Fig 7Prediction of population-level changes in sequence of the V3 loop crown and membrane-proximal ectodomain region (MPER).
(A) Hydropathy volatility of residues 305–317 was calculated using the 20 patient samples of the MOTIVATE trial. Values are compared with diversity of the hydropathy score of each position in Iowa City during Period3. (B) To predict the amino acid variants that appeared in the population, we measured for each position the volatility of charge, molecular weight, and hydropathy. The likelihood of changes from the consensus sequence in Iowa City during Period1 (also the clade B ancestor) to each possible amino acid variant was then calculated using a joint probability density function, which combines the likelihoods of the transition for the three feature types (Eqs 5 and 6). A schematic describing the approach is provided in S13 Fig. Sequence logos represent the ancestral strain, the predicted variants (calculated using the joint probability density function), and the amino acid variants at each position that circulated in the Iowa City population during Period3. Calculations were solely based on the volatility of each feature; substitution likelihoods of amino acids were not taken into consideration. (C) Relationship between volatility and diversity of the hydropathy score of MPER residues in Iowa City during Period3. (D) Prediction of the MPER amino acid variants that evolved in the Iowa City population using the joint probability density function.

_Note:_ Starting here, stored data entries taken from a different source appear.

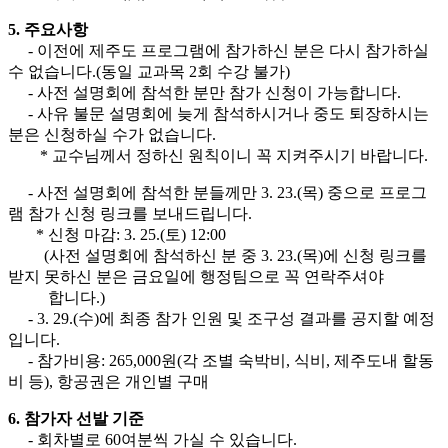
5. 주요사항
- 이전에 제주도 프로그램에 참가하신 분은 다시 참가하실
수 없습니다.(동일 교과목 2회 수강 불가)
- 사전 설명회에 참석한 분만 참가 신청이 가능합니다.
- 사유 불문 설명회에 늦게 참석하시거나 중도 퇴장하시는
분은 신청하실 수가 없습니다.
* 교수님께서 정하신 원칙이니 꼭 지켜주시기 바랍니다.
- 사전 설명회에 참석한 분들께만 3. 23.(목) 중으로 프로그
램 참가 신청 링크를 보내드립니다.
* 신청 마감: 3. 25.(토) 12:00
(사전 설명회에 참석하신 분 중 3. 23.(목)에 신청 링크를
받지 못하신 분은 금요일에 행정팀으로 꼭 연락주셔야
합니다.)
- 3. 29.(수)에 최종 참가 인원 및 조구성 결과를 공지할 예정
입니다.
- 참가비용: 265,000원(각 조별 숙박비, 식비, 제주도내 할동
비 등), 항공권은 개인별 구매
6. 참가자 선발 기준
- 회차별로 60여분씩 가실 수 있습니다.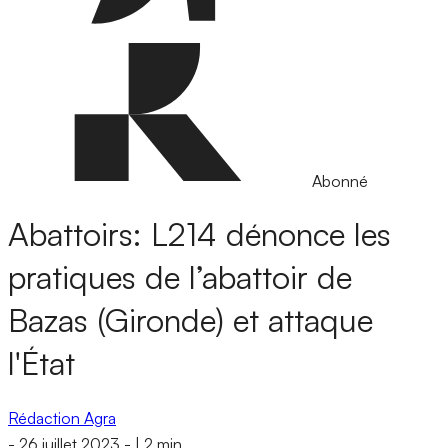
Abonné
Abattoirs: L214 dénonce les
pratiques de l’abattoir de
Bazas (Gironde) et attaque
l'État
Rédaction Agra
-
26 juillet 2023
-
|
2 min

Data underlying this figure can be found in S2 Data.
Fig 8Spread of HIV-1 Env features from patient to population.
Evolution of viruses circulating in the host is controlled by immune and fitness pressures. The collective effects of such pressures determine the permissiveness for variance of each feature at any given time point (i.e., volatility). The propensity for longitudinal divergence of features is closely related to volatility; small degrees of variance can be amplified over time to increase the range of values. During transmission of the virus between hosts, some features are subjected to selective pressures specific to the transmission process (bottlenecks), which limit potential diversity in the recipients. Occurrence of these processes across multiple patients and transmission events defines the range of feature values in the population. Thus, measured across three decades, the in-host volatility and transmission bottlenecks dictate distribution of each feature in the population.